▸ GIVEN DATA
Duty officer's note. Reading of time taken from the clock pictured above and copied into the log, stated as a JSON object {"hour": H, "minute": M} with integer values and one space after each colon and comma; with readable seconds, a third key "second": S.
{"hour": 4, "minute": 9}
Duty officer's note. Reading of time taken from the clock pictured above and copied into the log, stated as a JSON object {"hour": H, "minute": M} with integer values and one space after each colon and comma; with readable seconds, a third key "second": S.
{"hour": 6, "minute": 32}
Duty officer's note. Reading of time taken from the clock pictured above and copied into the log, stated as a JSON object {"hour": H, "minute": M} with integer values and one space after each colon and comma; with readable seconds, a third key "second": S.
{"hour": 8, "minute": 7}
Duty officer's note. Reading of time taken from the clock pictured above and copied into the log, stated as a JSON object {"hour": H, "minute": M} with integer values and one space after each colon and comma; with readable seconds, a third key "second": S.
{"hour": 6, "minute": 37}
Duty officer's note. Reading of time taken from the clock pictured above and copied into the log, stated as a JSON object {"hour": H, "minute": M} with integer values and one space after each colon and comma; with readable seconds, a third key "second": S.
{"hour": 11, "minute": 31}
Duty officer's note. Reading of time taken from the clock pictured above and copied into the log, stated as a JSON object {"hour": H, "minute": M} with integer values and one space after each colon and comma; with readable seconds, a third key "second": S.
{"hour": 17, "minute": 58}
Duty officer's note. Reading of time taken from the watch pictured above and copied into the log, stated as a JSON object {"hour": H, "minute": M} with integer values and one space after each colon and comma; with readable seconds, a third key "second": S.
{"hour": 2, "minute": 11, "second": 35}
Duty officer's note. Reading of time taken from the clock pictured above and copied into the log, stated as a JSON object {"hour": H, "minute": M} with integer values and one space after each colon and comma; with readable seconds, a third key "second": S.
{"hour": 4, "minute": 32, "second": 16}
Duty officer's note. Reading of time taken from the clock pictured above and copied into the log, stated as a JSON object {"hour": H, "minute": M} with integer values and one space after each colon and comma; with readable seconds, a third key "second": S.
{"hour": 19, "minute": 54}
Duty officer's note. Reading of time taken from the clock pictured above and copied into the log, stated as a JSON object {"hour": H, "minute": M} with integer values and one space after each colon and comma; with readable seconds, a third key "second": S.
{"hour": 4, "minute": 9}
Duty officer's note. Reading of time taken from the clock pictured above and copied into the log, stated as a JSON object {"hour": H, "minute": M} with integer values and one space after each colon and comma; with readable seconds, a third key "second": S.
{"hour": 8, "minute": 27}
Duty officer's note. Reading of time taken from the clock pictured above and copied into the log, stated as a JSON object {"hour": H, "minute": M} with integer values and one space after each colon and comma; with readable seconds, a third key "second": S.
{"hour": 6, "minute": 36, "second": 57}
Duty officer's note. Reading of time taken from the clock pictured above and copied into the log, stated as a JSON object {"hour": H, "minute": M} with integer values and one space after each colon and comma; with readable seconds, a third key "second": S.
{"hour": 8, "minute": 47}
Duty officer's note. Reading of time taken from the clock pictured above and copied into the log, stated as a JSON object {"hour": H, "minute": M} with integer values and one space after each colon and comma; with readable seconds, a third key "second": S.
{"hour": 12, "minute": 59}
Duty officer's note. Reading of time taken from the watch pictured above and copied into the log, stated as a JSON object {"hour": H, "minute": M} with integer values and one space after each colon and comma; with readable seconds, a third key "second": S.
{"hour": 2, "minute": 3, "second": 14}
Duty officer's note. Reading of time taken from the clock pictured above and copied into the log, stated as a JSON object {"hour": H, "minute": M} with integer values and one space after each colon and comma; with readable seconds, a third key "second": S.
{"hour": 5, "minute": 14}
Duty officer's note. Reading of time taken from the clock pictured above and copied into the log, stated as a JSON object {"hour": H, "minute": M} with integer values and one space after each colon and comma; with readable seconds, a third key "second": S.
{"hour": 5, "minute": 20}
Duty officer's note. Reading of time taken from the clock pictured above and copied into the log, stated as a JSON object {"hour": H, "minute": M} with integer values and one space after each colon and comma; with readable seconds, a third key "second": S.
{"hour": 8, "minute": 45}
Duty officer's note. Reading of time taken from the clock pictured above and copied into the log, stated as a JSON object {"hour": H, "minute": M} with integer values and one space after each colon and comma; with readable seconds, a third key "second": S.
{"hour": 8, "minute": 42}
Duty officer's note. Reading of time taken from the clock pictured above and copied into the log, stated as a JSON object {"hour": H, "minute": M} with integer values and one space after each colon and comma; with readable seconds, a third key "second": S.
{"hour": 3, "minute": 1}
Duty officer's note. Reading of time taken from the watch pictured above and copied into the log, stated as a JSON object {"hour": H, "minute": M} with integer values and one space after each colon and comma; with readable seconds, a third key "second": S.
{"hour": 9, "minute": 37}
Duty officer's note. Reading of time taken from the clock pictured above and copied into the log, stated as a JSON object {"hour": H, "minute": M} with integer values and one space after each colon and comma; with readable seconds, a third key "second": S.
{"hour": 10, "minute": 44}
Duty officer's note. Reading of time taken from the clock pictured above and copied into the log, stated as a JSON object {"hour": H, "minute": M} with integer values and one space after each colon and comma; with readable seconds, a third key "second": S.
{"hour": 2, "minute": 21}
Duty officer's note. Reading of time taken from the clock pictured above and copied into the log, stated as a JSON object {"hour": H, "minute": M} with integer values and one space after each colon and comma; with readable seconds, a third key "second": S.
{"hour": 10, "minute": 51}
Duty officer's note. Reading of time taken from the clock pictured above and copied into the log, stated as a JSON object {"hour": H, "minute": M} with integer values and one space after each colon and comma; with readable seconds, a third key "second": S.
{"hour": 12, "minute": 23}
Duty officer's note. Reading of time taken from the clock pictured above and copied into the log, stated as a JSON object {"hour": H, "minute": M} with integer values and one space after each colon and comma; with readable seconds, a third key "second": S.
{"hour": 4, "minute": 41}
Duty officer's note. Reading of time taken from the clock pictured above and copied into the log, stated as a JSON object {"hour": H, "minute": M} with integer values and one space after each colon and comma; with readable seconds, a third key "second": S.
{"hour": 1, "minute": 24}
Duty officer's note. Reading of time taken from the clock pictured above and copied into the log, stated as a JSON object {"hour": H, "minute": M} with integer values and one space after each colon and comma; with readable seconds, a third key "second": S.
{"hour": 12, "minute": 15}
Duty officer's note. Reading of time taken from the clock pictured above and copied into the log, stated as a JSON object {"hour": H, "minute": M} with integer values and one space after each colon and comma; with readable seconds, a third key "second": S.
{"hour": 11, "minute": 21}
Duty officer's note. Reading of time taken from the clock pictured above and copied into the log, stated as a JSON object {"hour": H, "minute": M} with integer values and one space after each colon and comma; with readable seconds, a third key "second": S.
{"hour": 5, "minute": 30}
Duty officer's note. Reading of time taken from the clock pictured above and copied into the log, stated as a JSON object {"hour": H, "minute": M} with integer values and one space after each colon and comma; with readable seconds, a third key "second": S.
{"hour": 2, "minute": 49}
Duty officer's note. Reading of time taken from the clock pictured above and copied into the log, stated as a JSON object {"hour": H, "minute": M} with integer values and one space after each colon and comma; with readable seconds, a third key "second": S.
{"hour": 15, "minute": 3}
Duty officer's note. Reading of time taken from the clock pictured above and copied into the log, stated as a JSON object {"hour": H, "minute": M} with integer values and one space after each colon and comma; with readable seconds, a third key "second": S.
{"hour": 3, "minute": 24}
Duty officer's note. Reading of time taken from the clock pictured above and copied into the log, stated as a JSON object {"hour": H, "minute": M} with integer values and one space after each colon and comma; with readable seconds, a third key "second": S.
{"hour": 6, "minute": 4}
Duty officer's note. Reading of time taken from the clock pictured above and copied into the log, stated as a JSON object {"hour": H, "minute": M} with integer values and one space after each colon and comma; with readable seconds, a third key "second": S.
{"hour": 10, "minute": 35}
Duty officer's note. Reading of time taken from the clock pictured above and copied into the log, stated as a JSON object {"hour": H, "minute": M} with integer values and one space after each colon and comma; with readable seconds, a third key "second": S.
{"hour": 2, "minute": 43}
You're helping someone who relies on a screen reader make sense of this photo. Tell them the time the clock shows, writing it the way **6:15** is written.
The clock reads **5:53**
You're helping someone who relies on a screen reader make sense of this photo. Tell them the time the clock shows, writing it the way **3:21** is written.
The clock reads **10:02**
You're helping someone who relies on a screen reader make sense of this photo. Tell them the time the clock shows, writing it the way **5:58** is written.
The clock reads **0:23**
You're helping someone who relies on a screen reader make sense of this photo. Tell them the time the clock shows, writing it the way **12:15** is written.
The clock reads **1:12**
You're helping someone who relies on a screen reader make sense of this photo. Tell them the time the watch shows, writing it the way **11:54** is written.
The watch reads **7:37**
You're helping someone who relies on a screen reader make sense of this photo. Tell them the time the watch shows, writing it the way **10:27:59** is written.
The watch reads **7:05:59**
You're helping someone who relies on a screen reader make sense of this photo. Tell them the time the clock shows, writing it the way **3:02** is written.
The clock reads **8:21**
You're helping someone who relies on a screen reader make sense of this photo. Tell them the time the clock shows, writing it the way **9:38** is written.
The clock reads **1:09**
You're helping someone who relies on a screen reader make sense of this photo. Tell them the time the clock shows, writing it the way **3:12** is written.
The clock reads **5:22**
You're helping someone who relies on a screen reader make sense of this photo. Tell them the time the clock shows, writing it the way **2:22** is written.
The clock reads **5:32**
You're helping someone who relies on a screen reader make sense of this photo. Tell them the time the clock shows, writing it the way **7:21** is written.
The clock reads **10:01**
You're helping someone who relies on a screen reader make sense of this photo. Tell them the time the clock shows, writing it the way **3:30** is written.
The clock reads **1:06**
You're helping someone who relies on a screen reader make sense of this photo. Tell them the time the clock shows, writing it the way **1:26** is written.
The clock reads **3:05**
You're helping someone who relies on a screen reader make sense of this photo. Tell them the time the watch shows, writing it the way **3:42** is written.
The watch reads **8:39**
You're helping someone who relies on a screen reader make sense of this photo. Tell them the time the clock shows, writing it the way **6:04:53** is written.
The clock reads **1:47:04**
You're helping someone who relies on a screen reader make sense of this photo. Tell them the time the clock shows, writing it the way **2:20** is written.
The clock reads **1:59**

▸ GIVEN INSTRUCTION
Give the material from the line with "way **10:27:59** is written." to the line with "The clock reads **5:22**" as a Markdown table with the columns Row and Line, one numbered row per line and no rows for blank lines.

▸ OUTPUT OF THE TASK
| Row | Line |
|---|---|
| 1 | You're helping someone who relies on a screen reader make sense of this photo. Tell them the time the watch shows, writing it the way **10:27:59** is written. |
| 2 | The watch reads **7:05:59** |
| 3 | You're helping someone who relies on a screen reader make sense of this photo. Tell them the time the clock shows, writing it the way **3:02** is written. |
| 4 | The clock reads **8:21** |
| 5 | You're helping someone who relies on a screen reader make sense of this photo. Tell them the time the clock shows, writing it the way **9:38** is written. |
| 6 | The clock reads **1:09** |
| 7 | You're helping someone who relies on a screen reader make sense of this photo. Tell them the time the clock shows, writing it the way **3:12** is written. |
| 8 | The clock reads **5:22** |